The Cunningham Piano Company  (founded 1891 by Patrick J. Cunningham) manufactures acoustic upright pianos and grand pianos. The founder, Patrick Cunningham, was an Irish migrant who started the company with his woodworking and craftsmanship. Within their first decade of manufacturing, Cunningham Piano Company had gained recognition and had become a popular piano making company in  Philadelphia's Germantown Neighborhood.

During the 1920s, the heyday of the pneumatic player piano, Cunningham Piano Company was the largest manufacturer of player pianos in Philadelphia, and shipped their wares to the entire East Coast of the United States.

Noted musicians use the instruments, including Vincent Persichetti, a native Philadelphian and noted composer and professor at the Juilliard School, and George Gershwin who used a Cunningham Piano to write his opera "Porgy and Bess" in Folly Beach, South Carolina.

The Great Depression was a great blow to the businesses.
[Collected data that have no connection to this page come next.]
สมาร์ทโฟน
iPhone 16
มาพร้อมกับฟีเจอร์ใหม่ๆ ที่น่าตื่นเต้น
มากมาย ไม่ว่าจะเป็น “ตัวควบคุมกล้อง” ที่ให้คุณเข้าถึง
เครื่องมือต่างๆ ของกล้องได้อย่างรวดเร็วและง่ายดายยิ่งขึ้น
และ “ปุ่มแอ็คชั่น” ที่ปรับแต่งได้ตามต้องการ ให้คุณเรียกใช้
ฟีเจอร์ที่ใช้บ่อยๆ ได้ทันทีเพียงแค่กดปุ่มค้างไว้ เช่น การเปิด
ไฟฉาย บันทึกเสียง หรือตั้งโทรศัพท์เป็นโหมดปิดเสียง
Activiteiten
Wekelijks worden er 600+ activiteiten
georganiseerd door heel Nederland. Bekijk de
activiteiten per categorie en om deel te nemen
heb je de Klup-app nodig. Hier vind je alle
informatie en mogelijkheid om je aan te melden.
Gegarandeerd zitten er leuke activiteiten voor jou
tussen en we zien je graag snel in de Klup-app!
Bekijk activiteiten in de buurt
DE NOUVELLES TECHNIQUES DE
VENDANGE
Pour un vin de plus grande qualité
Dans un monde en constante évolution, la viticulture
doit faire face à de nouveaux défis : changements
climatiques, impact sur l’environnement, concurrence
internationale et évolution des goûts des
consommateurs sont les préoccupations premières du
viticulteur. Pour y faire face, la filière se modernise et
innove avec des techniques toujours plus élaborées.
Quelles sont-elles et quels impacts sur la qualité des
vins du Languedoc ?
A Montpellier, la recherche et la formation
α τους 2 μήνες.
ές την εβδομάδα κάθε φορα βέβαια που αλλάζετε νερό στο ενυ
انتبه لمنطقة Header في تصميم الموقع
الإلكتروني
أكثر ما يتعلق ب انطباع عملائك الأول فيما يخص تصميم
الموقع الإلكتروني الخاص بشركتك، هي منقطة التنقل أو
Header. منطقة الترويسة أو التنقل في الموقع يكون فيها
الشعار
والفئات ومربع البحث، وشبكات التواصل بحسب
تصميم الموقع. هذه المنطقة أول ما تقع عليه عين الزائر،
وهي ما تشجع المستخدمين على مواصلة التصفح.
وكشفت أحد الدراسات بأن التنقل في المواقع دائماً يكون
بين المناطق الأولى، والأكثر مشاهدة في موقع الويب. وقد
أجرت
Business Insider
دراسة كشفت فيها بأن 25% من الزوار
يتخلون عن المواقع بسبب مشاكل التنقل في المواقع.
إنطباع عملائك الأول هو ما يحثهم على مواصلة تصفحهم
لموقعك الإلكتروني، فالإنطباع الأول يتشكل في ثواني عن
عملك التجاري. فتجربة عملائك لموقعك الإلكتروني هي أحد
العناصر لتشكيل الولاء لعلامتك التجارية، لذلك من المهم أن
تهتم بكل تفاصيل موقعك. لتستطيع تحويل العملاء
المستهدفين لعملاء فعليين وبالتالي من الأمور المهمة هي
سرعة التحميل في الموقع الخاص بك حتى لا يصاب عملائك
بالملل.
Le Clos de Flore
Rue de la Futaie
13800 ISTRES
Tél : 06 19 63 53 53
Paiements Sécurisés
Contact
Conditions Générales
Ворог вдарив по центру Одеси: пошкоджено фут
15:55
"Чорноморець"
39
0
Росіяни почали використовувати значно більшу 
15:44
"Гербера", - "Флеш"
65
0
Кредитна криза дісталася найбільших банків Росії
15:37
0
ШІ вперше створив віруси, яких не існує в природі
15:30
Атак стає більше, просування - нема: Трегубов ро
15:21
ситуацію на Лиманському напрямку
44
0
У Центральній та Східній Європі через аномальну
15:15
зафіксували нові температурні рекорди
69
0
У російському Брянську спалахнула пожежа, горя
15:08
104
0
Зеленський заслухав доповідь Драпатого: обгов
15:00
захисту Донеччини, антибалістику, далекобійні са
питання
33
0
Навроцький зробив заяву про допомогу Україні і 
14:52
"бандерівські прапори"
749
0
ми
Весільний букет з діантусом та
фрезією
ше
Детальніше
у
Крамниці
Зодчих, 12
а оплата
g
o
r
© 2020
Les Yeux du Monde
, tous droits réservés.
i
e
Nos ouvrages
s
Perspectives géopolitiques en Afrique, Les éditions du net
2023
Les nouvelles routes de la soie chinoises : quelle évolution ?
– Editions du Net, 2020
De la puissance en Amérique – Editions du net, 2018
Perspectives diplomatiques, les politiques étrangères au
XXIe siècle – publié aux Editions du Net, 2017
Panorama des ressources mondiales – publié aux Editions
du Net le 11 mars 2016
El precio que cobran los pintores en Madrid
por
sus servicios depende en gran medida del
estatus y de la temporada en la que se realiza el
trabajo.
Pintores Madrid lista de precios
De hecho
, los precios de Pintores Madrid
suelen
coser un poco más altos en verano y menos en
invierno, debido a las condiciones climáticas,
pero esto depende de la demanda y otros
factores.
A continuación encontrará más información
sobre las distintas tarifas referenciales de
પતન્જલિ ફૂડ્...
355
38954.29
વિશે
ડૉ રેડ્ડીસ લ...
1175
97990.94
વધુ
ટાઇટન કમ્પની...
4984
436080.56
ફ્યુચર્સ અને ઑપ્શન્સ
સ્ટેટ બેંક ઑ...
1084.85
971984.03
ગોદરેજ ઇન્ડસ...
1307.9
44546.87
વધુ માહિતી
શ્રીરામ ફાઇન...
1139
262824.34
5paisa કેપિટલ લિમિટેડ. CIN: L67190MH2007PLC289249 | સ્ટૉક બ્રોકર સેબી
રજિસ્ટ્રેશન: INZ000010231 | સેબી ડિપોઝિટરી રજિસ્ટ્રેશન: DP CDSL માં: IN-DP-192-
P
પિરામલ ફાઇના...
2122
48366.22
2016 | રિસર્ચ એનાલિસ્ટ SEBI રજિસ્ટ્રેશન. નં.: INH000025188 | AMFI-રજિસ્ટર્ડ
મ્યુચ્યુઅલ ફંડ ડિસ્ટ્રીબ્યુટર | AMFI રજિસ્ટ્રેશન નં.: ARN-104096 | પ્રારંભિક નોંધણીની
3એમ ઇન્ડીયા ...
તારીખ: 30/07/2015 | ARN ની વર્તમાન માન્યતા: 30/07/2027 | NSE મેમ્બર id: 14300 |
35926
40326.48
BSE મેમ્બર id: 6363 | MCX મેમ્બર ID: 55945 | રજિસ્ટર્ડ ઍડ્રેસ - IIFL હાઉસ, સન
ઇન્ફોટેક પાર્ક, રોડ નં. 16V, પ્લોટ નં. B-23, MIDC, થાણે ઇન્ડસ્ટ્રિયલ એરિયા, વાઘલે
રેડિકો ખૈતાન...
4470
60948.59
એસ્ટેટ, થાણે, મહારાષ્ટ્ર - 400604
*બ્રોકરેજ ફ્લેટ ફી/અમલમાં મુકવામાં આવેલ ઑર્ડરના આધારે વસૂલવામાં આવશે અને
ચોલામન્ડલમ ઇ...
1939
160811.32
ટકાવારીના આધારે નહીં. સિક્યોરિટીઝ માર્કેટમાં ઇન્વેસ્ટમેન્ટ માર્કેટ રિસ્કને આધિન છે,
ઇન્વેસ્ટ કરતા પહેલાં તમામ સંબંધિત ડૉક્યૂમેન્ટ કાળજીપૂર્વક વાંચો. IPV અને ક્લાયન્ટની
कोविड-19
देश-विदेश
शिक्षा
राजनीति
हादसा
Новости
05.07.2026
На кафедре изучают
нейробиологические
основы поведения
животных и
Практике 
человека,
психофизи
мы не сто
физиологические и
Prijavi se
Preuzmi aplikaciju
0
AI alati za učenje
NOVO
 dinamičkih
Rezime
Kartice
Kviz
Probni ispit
Before the start of World War II, Cunningham Piano Company ceased production and their staff focused on helping the war effort, which reduced sales and profits.

After World War II 
After the Second World War, Louis Cohen, a young piano technician who had worked for Patrick J. Cunningham, took over and changed the face of Cunningham Piano Company. Cohen determined that building a small number of pianos by hand without the national recognition of companies like Mason & Hamlin, Steinway, or Baldwin was difficult in the economic climate of the post World War II era. He went about gathering talent from those manufacturers and other areas of piano technology to set up a restoration facility. He chose Germantown, Philadelphia as the new location.